• Bloque de texto
§ §
Si la democracia puede y debe pasarse de grandes ideas movilizadoras, no puede prescindir de personas que compiten abiertamente, diciéndolo, presentando su nombre y su biografía, por el poder. Es más, si se apuran las cosas y se archivan las esencias inmateriales, la democracia consiste poco más que en eso, en que haya una oferta de personas de diferente pelaje e historial compitiendo por el poder pacíficamente, de acuerdo con reglas establecidas y aceptadas por todos. Si ese surtido, por cualquier razón, se interrumpiera de tal modo que la competencia terminara por desaparecer, con ella se habría desvanecido también la democracia y sólo quedaría espacio para dictadores o para líderes carismáticos, que no compiten por el poder, sino que se limitan a ejercerlo.
§ §
• Completa lo siguiente
**A.** Responde a estas preguntas según el texto sobre la democracia:
(i) ¿De qué no puede prescindir la democracia?
(ii) ¿De qué manera compiten por el poder las personas que forman esa oferta?
(iii) Si la competencia desapareciera, ¿para quiénes quedaría espacio únicamente?
**B.** Continúa el texto sobre la democracia a partir de su última oración.
Los registros constituyen un material independiente del texto sobre la democracia.

• Datos proporcionados
§ §
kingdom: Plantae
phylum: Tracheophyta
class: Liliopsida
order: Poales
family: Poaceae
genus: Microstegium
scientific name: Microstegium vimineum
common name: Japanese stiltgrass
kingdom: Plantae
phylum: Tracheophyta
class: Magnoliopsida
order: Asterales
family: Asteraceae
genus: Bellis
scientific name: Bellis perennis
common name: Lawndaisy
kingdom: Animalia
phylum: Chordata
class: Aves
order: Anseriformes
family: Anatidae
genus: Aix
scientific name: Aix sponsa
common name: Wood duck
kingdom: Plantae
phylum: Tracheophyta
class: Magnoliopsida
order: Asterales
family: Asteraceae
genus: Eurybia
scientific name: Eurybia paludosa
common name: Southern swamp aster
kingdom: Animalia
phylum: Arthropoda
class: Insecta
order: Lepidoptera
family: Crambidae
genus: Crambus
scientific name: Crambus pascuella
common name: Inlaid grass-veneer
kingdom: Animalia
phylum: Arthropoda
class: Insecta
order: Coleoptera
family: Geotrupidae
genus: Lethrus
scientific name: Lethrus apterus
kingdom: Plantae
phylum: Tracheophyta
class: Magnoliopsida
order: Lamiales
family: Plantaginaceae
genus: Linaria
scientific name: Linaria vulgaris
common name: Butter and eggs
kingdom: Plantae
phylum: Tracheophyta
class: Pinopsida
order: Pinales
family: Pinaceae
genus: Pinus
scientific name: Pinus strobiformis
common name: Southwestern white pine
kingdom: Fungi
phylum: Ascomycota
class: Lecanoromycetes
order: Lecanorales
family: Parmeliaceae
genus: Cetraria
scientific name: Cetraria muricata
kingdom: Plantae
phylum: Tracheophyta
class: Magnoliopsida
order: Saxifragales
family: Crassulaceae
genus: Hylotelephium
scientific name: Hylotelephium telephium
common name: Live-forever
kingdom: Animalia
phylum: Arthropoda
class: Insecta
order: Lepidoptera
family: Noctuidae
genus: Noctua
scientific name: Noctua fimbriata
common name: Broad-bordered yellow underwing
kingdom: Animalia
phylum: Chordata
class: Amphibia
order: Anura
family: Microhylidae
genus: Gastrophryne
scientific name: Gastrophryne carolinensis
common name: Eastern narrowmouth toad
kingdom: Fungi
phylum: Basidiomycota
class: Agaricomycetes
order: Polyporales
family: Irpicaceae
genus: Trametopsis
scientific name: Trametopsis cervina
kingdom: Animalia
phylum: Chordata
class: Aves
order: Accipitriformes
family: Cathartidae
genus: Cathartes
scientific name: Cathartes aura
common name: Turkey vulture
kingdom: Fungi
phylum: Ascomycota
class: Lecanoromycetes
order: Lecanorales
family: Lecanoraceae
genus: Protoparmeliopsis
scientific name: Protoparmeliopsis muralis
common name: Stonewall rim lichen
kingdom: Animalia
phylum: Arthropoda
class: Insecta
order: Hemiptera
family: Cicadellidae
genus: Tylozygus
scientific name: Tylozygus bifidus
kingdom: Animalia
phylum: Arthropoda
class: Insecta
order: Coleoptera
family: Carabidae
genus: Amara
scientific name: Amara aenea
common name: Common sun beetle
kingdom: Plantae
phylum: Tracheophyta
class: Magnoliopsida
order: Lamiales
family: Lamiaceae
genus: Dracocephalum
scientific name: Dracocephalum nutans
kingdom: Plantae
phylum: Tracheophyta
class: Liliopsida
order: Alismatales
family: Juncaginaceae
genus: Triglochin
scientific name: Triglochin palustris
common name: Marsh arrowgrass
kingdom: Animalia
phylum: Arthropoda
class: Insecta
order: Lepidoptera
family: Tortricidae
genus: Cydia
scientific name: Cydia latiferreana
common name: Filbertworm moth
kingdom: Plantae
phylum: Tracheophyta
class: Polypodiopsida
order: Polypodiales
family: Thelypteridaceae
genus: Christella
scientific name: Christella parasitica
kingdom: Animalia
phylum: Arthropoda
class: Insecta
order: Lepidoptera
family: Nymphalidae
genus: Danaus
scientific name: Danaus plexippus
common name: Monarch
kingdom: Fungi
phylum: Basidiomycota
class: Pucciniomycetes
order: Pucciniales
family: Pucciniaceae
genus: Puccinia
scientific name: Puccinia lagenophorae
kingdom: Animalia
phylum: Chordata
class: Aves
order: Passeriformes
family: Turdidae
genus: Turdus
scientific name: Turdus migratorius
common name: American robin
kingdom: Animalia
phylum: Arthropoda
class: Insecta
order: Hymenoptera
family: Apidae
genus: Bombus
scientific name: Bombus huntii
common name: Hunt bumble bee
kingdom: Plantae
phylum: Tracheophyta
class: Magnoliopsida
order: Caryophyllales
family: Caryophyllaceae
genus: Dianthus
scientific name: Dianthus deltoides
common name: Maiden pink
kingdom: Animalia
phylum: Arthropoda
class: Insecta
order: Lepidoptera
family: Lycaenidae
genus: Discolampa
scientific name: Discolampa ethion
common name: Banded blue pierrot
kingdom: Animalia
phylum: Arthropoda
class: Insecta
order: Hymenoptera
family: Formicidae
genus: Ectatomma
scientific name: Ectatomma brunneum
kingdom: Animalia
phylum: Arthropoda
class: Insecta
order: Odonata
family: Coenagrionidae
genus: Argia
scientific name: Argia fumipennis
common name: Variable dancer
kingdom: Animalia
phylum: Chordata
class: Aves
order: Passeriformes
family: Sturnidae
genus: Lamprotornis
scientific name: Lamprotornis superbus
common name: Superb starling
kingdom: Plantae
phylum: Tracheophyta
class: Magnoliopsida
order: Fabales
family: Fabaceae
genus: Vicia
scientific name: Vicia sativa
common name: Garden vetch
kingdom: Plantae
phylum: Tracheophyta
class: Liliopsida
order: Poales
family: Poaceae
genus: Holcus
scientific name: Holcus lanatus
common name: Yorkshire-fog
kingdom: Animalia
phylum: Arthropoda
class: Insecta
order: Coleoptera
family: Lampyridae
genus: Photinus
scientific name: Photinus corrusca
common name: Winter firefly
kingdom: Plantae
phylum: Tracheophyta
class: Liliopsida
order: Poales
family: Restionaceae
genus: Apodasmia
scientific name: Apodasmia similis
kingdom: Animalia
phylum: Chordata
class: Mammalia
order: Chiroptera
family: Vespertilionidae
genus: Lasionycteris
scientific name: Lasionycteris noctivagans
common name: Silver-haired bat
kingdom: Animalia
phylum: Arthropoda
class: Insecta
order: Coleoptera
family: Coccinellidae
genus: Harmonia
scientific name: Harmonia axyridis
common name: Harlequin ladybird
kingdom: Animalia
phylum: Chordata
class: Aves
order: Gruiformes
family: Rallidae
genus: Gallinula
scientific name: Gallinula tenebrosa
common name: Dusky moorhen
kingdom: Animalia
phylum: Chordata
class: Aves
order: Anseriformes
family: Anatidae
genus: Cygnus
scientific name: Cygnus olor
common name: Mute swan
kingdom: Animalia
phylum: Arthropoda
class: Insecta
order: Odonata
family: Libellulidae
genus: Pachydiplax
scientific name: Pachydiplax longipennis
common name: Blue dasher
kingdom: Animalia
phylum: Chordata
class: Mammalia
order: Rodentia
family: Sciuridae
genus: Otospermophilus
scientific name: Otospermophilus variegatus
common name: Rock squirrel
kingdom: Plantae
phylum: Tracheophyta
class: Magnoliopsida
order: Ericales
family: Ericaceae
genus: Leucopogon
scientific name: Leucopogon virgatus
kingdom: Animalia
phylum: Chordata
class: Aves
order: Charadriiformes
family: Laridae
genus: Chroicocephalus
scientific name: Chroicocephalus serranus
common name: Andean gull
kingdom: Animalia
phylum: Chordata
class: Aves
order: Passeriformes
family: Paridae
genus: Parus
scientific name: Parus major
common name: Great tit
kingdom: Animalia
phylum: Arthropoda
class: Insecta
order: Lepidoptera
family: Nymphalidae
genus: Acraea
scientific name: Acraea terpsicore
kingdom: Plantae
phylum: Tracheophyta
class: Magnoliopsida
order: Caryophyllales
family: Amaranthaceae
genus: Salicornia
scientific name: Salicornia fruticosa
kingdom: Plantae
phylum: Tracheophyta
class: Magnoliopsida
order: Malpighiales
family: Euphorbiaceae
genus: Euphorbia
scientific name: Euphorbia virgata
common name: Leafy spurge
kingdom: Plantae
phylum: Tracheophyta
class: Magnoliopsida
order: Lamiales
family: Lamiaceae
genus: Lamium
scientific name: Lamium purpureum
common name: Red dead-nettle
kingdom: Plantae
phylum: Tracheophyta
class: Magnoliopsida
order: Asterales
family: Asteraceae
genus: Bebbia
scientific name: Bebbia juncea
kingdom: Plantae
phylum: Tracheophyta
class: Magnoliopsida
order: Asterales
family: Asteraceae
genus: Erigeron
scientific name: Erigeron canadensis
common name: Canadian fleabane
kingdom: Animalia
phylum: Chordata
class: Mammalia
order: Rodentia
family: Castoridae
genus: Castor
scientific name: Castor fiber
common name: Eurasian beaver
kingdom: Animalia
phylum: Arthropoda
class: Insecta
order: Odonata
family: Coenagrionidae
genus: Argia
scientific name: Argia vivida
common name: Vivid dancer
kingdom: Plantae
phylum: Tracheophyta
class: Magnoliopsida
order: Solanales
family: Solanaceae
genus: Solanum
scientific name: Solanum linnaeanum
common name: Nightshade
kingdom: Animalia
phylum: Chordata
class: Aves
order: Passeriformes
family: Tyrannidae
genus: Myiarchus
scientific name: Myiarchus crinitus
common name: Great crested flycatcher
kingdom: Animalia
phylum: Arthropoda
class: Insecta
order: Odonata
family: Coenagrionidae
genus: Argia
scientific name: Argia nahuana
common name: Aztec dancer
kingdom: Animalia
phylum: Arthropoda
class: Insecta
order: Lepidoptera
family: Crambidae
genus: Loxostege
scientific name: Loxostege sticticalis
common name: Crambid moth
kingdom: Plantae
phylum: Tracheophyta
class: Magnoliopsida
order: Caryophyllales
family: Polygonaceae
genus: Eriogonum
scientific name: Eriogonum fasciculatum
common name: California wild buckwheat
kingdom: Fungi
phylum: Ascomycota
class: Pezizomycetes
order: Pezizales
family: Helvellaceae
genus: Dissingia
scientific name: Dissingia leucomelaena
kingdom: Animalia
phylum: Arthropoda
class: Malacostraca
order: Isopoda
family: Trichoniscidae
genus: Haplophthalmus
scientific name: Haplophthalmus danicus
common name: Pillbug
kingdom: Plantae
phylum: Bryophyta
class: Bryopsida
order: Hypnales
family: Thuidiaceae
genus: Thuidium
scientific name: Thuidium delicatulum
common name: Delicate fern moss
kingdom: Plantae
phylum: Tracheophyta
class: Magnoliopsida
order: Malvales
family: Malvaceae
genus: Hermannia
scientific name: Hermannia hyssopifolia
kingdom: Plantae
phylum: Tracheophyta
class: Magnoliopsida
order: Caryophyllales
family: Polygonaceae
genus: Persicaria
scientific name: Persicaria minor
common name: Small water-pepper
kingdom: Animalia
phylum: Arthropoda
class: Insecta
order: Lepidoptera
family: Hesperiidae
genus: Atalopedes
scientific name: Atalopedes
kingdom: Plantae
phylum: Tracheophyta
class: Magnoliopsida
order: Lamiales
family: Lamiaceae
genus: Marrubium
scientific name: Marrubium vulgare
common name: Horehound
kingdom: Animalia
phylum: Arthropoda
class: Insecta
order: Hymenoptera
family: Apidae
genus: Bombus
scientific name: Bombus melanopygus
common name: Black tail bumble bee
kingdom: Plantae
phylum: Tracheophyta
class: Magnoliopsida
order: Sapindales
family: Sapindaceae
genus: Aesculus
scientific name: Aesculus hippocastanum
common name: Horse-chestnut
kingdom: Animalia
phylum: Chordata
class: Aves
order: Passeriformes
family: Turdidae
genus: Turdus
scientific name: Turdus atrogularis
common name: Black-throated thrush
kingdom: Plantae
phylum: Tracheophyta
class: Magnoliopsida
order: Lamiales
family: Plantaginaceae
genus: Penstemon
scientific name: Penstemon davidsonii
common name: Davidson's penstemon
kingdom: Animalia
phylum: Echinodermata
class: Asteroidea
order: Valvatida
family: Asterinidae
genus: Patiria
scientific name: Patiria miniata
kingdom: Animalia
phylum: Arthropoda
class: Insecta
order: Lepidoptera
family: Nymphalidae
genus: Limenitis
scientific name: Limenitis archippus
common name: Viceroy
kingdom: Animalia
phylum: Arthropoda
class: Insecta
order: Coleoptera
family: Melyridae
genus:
§ §
• Resultados esperados
**A.**
(i) De personas que compiten abiertamente por el poder, presentando su nombre y su biografía.
(ii) Pacíficamente, de acuerdo con reglas establecidas y aceptadas por todos.
(iii) Para dictadores o para líderes carismáticos.

**B.**
Los políticos sólo ansían el poder, dicen, como para descalificarlos. Pues, bueno, mientras luchen por el poder y no pretendan salvarnos la vida con grandes ideas, o usen las ideas -de izquierda, faltaría más- para ocultar su miseria como personas, todo va bien, porque lo que importa de verdad en un debate político en el que las enfrentadas posiciones ideológicas de los contendientes gozan de idéntica legitimidad es quién, en qué y cómo va a gastar el dinero público. Cuando, se trata de elegir a alguien entre varios, se discute de personas, claro está, de su historia, de su gestión, de sus propósitos, ¿de qué otra cosa habría que discutir?